··· Study text

The question then becomes, what is the fastest way to look for parentheses and make
sure you've counted some before detecting balanced count.
If parentheses were separated by thousands of characters, I would expect that a regex search
or finditer for [()] would go faster than a simple s[i] indexed scan, but for short expressions
such as the example, there's probably a crossover point. Certainly '(x)' can be scanned brute force
faster than you can get results from a regex object method.
For speed, I think it might be faster to count position but not use it to get the
characters, e.g.,
>>> def get_1st(exp):
... parens=i=0
... for c in exp:
... i += 1
... if c=='(': parens+=1
... elif c==')':
... parens -=1
... if not parens: return exp[:i]
...
>>> exp = '(a*(b+c*(2-x))+d)+f(s1)'
>>> get_1st(exp)

······

> _Requirement A_
Write out the passage of the parentheses post that begins at the words "If parentheses were" and stops after "regex object method.".
> _Requirement B_
Answer these questions from the parentheses post, one per line:
(i) What character class does it suggest giving to a regex search or finditer?
(ii) What short expression does it say can be scanned brute force faster than getting results from a regex object method?
(iii) What is the name of the function defined in the code?

··· Data to examine

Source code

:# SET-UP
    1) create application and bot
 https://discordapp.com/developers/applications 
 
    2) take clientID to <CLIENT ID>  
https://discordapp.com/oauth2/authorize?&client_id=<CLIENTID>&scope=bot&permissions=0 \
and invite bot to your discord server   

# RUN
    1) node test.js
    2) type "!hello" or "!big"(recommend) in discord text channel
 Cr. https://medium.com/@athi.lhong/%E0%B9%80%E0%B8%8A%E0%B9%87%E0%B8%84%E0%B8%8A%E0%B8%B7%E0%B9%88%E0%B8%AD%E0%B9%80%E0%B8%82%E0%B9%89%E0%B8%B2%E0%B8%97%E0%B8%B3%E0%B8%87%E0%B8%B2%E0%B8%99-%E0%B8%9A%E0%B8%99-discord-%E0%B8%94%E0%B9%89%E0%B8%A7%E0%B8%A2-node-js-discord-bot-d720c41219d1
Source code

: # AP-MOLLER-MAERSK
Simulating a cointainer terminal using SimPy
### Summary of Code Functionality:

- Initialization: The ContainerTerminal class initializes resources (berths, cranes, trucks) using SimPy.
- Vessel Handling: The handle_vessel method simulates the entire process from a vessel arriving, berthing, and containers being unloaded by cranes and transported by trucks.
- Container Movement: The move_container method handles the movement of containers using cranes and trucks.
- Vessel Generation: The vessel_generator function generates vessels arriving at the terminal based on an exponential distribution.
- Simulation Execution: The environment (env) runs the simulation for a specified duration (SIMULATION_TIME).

······
··· Data to examine

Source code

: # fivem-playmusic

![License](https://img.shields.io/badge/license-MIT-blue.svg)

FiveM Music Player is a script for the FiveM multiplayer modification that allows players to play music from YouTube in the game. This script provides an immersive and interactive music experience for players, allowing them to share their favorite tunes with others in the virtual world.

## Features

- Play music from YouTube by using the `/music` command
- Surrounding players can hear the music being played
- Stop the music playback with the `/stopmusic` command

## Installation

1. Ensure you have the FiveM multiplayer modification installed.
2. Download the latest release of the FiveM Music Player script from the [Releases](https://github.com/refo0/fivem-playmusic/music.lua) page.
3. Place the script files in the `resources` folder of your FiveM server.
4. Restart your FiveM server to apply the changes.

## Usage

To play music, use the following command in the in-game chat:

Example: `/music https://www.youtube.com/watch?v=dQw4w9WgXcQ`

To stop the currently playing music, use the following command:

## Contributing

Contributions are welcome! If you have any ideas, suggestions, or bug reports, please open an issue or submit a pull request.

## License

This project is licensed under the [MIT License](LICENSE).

······

> _Task result A_
If parentheses were separated by thousands of characters, I would expect that a regex search
or finditer for [()] would go faster than a simple s[i] indexed scan, but for short expressions
such as the example, there's probably a crossover point. Certainly '(x)' can be scanned brute force
faster than you can get results from a regex object method.

> _Task result B_
(i) [()]
(ii) '(x)'
(iii) get_1st